Fasting for religious and spiritual reasons has been a part of human custom since pre-history. It is mentioned in the Bible, in both the Old and New Testament, in the Mahabharata, in the Upanishads, and North American Indian religions, and in the Qur'an.
In natural medicine, fasting is seen as a way of cleansing the body of toxins, dead or diseased tissues, and giving the gastro-intestinal system a rest. Such fasts are either water-only, or consist of fruit and vegetable juices. Some results have been achieved while including fasting in the treatment of some kinds of cancer, autoimmune diseases, and allergies.
When food is not eaten, the body looks for other ways to find energy, such as drawing on glucose from the liver's stored glycogen and fatty acids from stored fat and eventually moving on to vital protein tissues. Body, brain and nerve tissue depend on glucose for metabolism. Once the glucose is significantly used up, the body's metabolism changes, producing ketone bodies (acetoactate, hydroxy-butyrate, and acetone). Even where this transition to alternative forms of energy has been made, some parts of the brain still require glucose, and protein is still needed to produce it. If body protein loss continues, death will ensue.
Short term fasting causes a starvation response that encourages the body to store fat once eating is resumed. This is one of the pitfalls of Yo-yo dieting.

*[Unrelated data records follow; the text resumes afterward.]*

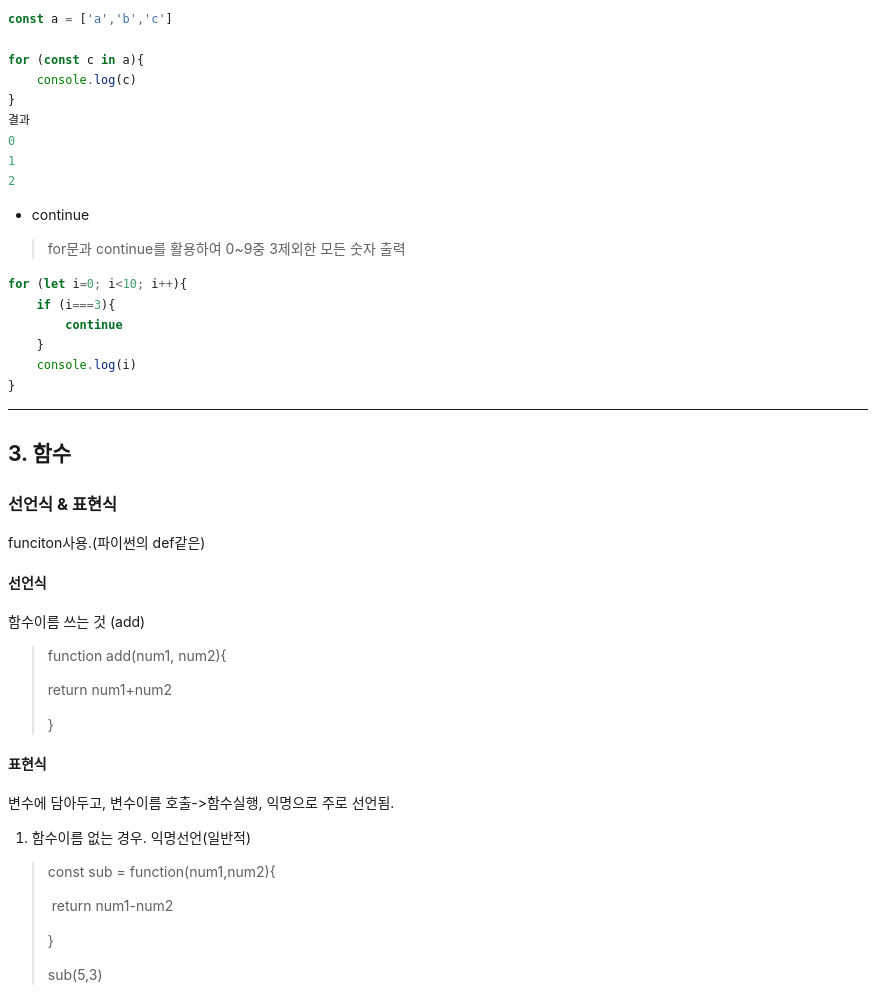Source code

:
 ```javascript
const a = ['a','b','c']

for (const c in a){
    console.log(c)
}
결과
0
1
2
```

* continue

> for문과 continue를 활용하여 0~9중 3제외한 모든 숫자 출력

```javascript
for (let i=0; i<10; i++){
    if (i===3){
        continue
    }
    console.log(i)
}
```

----

## 3. 함수

### 선언식 & 표현식

funciton사용.(파이썬의 def같은)

#### 선언식 

함수이름 쓰는 것 (add)

> function add(num1, num2){
>
> return num1+num2
>
> }

#### 표현식 

변수에 담아두고, 변수이름 호출->함수실행, 익명으로 주로 선언됨.

1. 함수이름 없는 경우. 익명선언(일반적)

> const sub = function(num1,num2){
>
> ​	return num1-num2
>
> }
>
> sub(5,3)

After approximately three days of fasting, feelings of hunger usually become infrequent or disappear altogether. According to Herbert M. Shelton, N.D., N.D.Litt., D.C., a proponent of Natural Hygiene, whose 45-year-long career of promoting water-only fasts for up to ninety days was punctuated by being repeatedly arrested for practicing medicine without a license, the 'hunger' experienced during the first three days of a fast is "gastric irritation", and not "true hunger", which appears after all the body's resources are used up and when the fast must be broken to avoid permanent and irreversible organ damage.
Juice Fasting
Juice fasting is a type of fasting and detox diet in which the practitioner consumes only fruit and vegetable juices. Being available only in digestible carbohydrates, these foods are digested rapidly as the juice digestion process expends only a small amount of energy. People choose to undergo juice fasts for various reasons and via various methods. Juice fasts are often marketed together with supplies, supplements and support groups.
Juice fasts are commonly undergone with the intent of detoxification for greater health, the theory being that less energy is expended on digestion of foods; therefore more energy exists for the rest of the body to expel toxins. As toxins are believed to lie within many of the human body's eliminative glands and organs, different juice fasts target different sections of the body. For instance, a large portion of juice fasters believe that abstaining from solid food allows the body to recover and heal itself from damage and fatigue caused by the relentless stress of digestion. Others choose fasting because they want to target the liver, the kidneys, the urinary tract, the skin, the gallbladder, the brain, the immune system, etc.
Some loyal practitioners go so far as to partake in semi-annual week-long (or longer) periods of fasting in order to cyclically purify the body along with the nature's annual cycles. These semi-annual fasters and others may also partake in once-monthly, shorter (two or three days) periods of fasting. Some fasts involve a week-long trip to a spa resort, with Thailand being one especially popular destination.
Because pure juice contains little to no fiber, juice fasters often use an enema or an herbal or saltwater laxative during the time of fasting to efficiently expel waste from the intestines and colon.